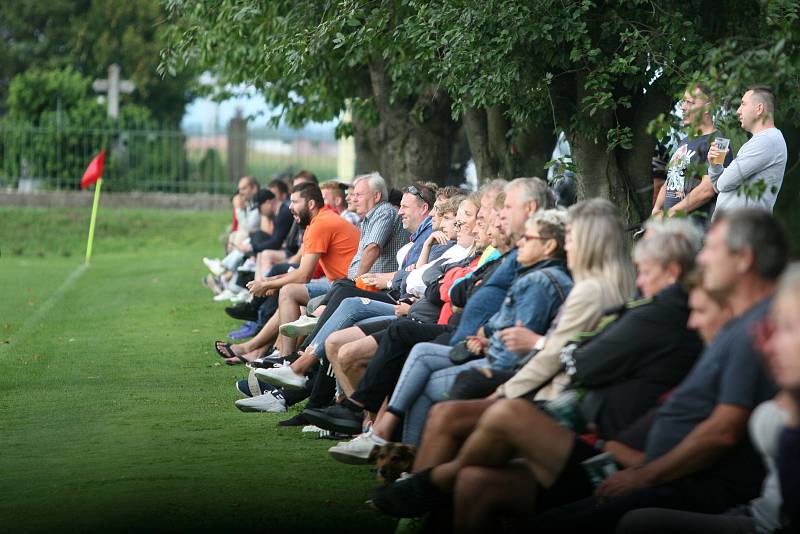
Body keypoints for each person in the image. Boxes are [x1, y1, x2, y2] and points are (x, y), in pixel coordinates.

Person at [519, 209, 788, 533]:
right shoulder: (737, 323)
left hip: (682, 487)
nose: (701, 257)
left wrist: (644, 474)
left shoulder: (755, 328)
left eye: (711, 249)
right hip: (649, 467)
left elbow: (723, 430)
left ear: (744, 259)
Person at [215, 182, 359, 364]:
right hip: (338, 284)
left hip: (348, 287)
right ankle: (256, 349)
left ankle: (283, 358)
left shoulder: (321, 224)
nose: (290, 207)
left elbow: (303, 276)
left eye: (295, 202)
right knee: (287, 292)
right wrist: (274, 280)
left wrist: (268, 284)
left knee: (288, 292)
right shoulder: (317, 222)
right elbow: (304, 271)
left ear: (311, 204)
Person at [652, 83, 733, 223]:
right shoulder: (684, 141)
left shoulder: (720, 143)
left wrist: (669, 214)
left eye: (689, 102)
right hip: (670, 228)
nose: (683, 107)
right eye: (683, 101)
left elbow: (707, 190)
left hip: (693, 232)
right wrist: (657, 209)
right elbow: (671, 178)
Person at [708, 86, 787, 218]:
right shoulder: (761, 141)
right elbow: (718, 186)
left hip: (742, 232)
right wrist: (715, 165)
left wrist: (721, 176)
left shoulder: (767, 141)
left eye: (743, 104)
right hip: (734, 231)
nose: (738, 111)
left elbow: (723, 183)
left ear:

» **Task goal**:
Restate all entries above exactly, but not the images.

» **Task solution**:
Body keypoints for each person in the image. Boxes are [x1, y1, x2, y2] and points are (x, y), in pixel coordinates.

Person at [519, 209, 788, 533]:
right shoulder: (737, 323)
left hip: (682, 487)
nose: (701, 257)
left wrist: (644, 474)
left shoulder: (755, 328)
left eye: (711, 249)
right hip: (649, 467)
left elbow: (723, 430)
left ear: (744, 259)
Person at [215, 182, 359, 364]:
right hip: (338, 284)
left hip: (348, 287)
right ankle: (256, 349)
left ankle: (283, 358)
left shoulder: (321, 224)
nose: (290, 207)
left elbow: (303, 276)
left eye: (295, 202)
right knee: (287, 292)
right wrist: (274, 280)
left wrist: (268, 284)
left knee: (288, 292)
right shoulder: (317, 222)
right elbow: (304, 271)
left ear: (311, 204)
Person at [652, 83, 733, 223]:
right shoulder: (684, 141)
left shoulder: (720, 143)
left wrist: (669, 214)
left eye: (689, 102)
right hip: (670, 228)
nose: (683, 107)
right eye: (683, 101)
left elbow: (707, 190)
left hip: (693, 232)
right wrist: (657, 209)
right elbow: (671, 178)
Person at [708, 86, 787, 218]:
right shoulder: (761, 141)
right elbow: (718, 186)
left hip: (742, 232)
right wrist: (715, 165)
left wrist: (721, 176)
left shoulder: (767, 141)
left eye: (743, 104)
right hip: (734, 231)
nose: (738, 111)
left elbow: (723, 183)
left ear:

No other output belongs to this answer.